* SOURCE MATERIAL
========================================

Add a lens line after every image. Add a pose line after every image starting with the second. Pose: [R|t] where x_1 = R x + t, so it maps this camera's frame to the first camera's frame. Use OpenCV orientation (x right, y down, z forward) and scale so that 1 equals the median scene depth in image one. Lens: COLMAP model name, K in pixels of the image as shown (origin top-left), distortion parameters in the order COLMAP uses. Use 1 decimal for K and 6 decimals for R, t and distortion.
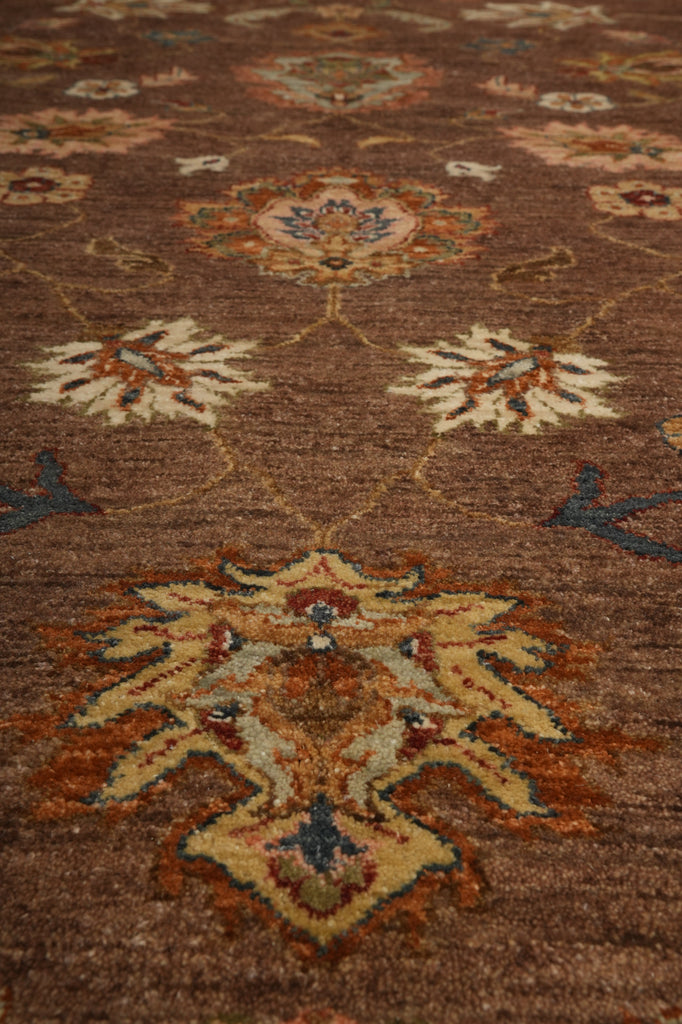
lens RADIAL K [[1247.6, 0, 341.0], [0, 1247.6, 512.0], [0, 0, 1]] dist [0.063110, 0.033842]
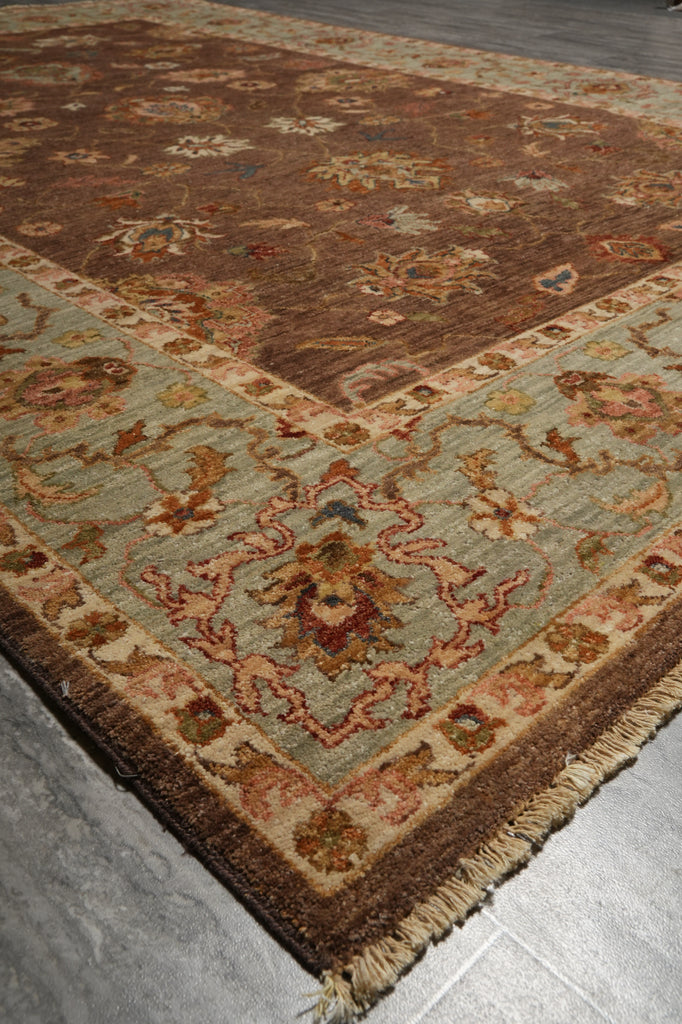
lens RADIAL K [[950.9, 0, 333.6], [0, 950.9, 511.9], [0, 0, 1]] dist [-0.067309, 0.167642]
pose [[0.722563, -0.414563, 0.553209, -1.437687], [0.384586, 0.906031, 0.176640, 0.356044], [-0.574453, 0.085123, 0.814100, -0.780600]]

========================================

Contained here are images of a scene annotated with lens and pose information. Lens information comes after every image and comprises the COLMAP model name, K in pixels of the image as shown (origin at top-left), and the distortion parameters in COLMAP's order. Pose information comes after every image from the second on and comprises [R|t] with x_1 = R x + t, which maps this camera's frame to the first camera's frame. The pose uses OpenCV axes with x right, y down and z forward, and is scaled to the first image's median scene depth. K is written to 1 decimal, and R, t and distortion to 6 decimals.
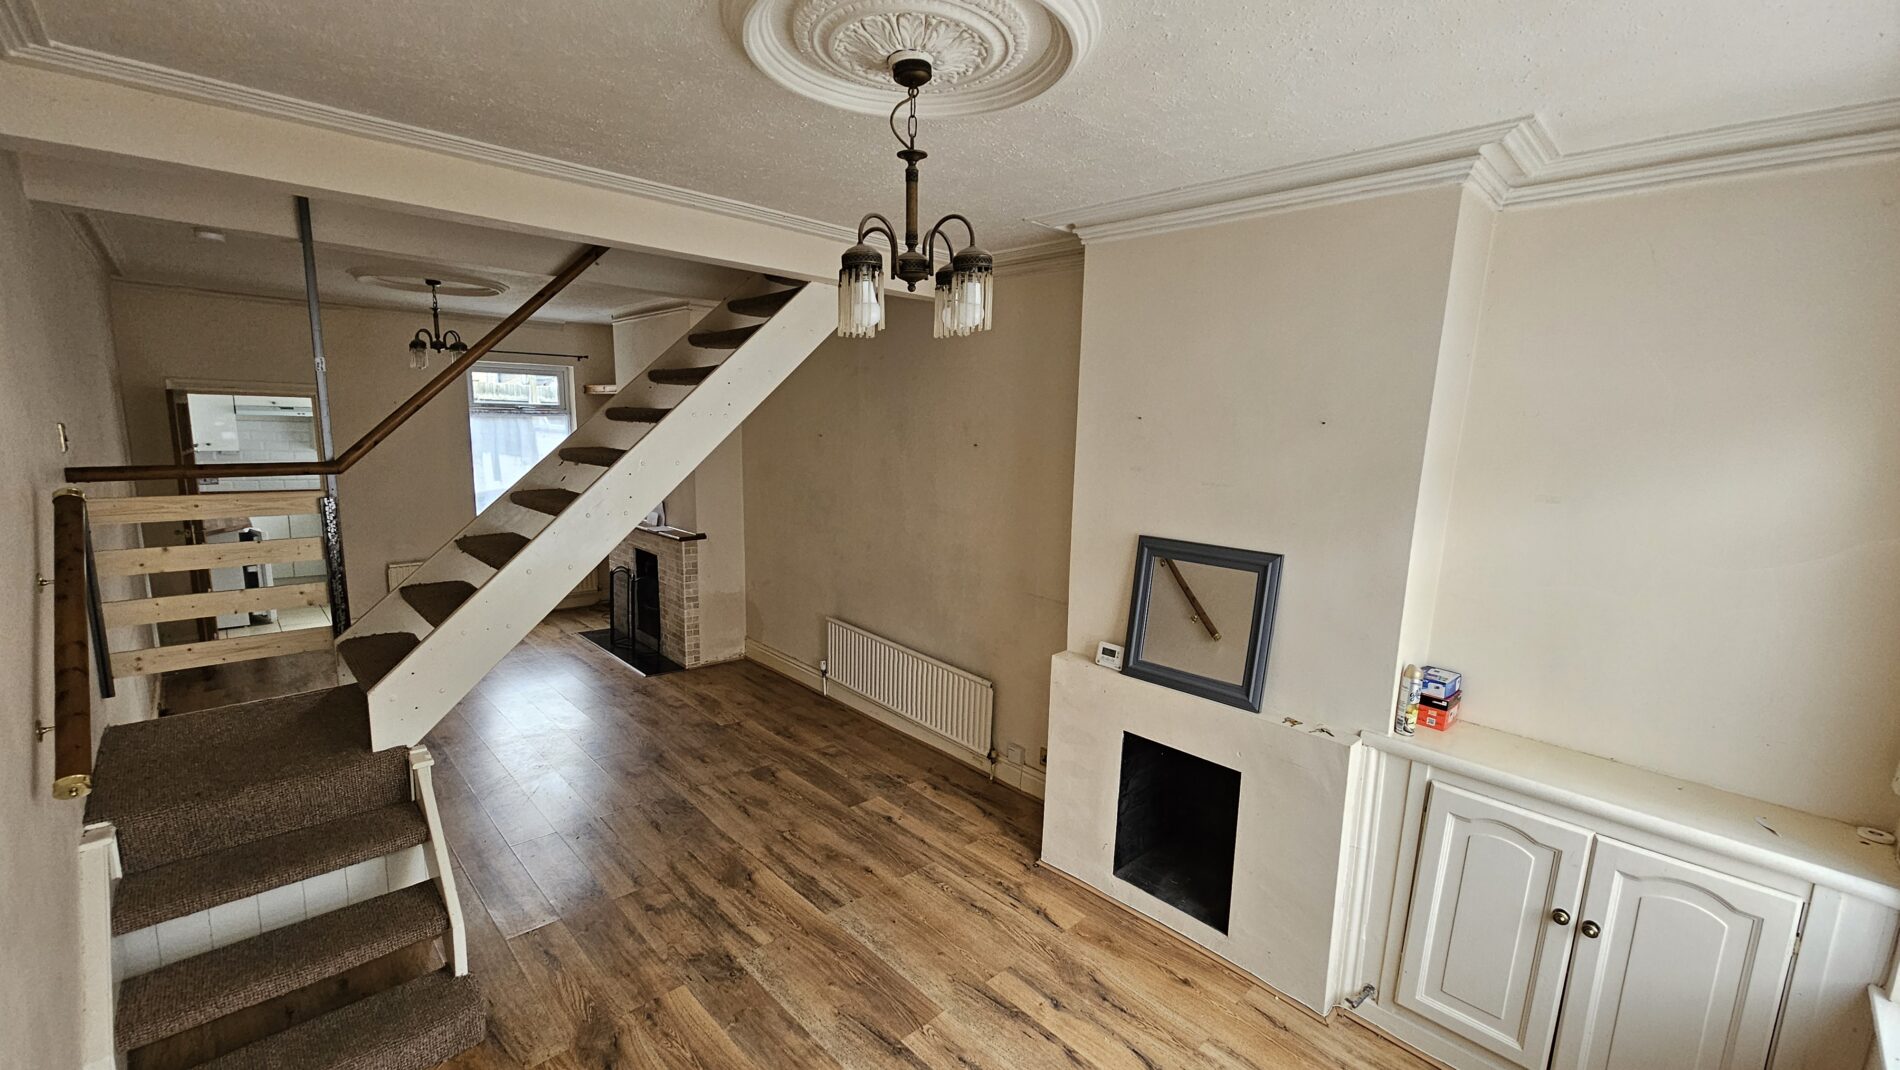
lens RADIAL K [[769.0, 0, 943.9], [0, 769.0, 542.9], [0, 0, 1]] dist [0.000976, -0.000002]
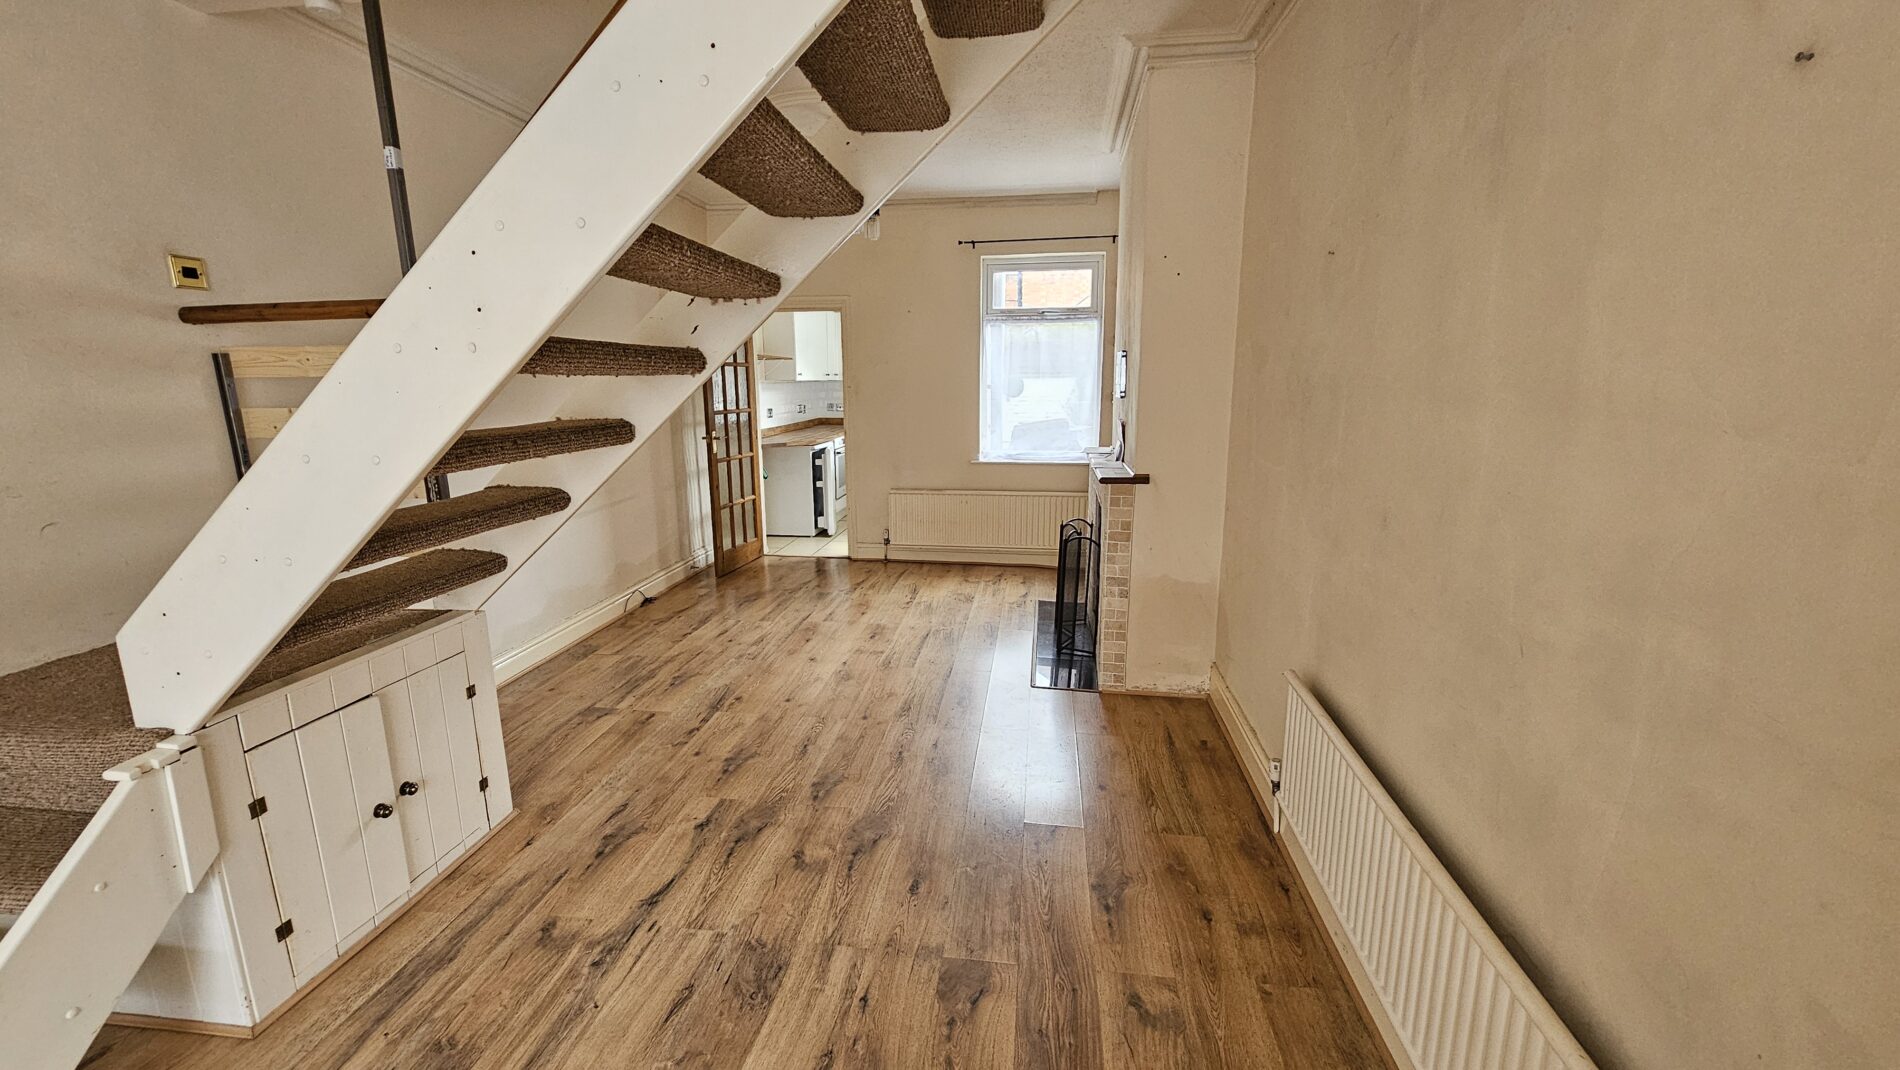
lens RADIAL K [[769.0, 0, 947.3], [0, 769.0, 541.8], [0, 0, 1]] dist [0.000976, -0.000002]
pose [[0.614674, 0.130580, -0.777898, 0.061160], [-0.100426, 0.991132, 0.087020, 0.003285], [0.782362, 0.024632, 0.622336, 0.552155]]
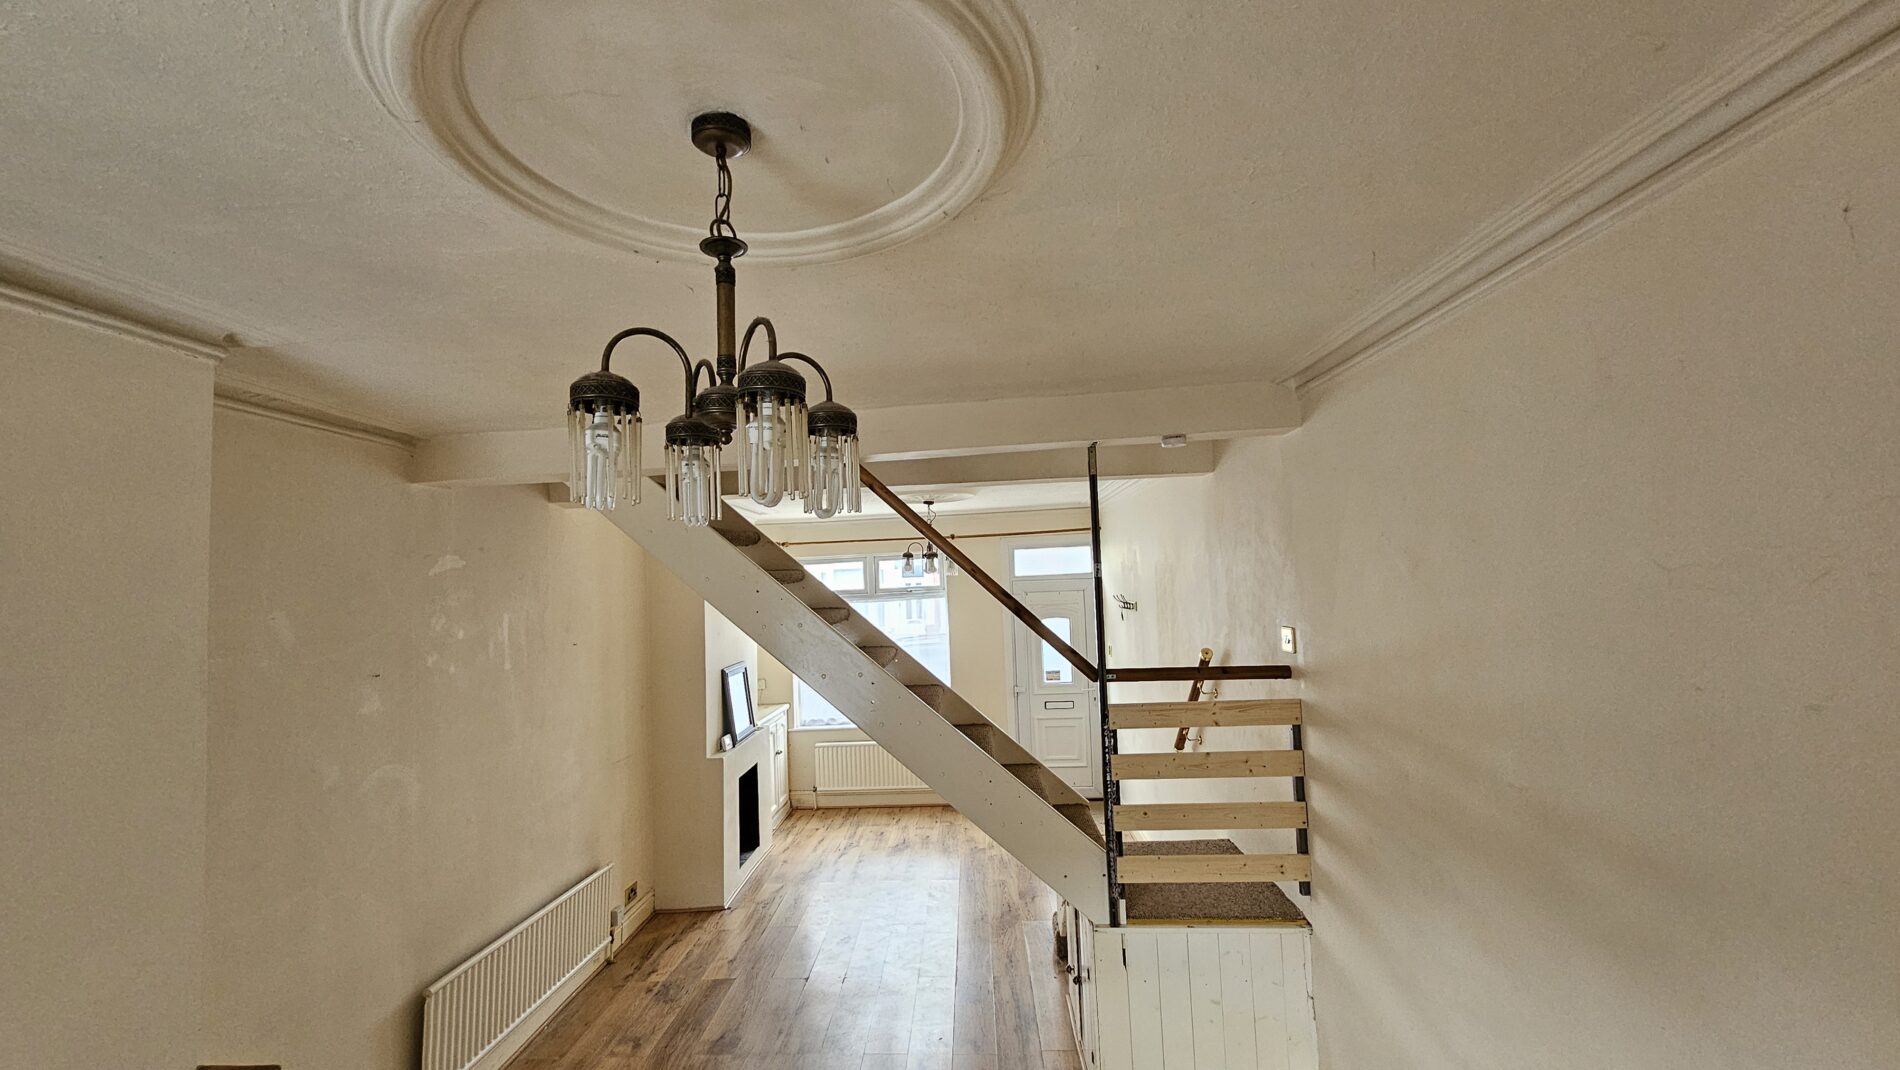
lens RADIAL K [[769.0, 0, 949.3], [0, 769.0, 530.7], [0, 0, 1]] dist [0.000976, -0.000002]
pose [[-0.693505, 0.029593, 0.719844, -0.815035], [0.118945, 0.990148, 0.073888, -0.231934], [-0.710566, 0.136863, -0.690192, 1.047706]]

========================================

* GOAL OF THE EXERCISE
Render the entries above, between the lines holding "Contained here are" and "542.9], [0, 0, 1]] dist [0.000976, -0.000002]", inclusive, as a numbered list with blank lines dropped. Omit the pictures from your answer.

* SOLUTION TO THE EXERCISE
1. Contained here are images of a scene annotated with lens and pose information. Lens information comes after every image and comprises the COLMAP model name, K in pixels of the image as shown (origin at top-left), and the distortion parameters in COLMAP's order. Pose information comes after every image from the second on and comprises [R|t] with x_1 = R x + t, which maps this camera's frame to the first camera's frame. The pose uses OpenCV axes with x right, y down and z forward, and is scaled to the first image's median scene depth. K is written to 1 decimal, and R, t and distortion to 6 decimals.
2. lens RADIAL K [[769.0, 0, 943.9], [0, 769.0, 542.9], [0, 0, 1]] dist [0.000976, -0.000002]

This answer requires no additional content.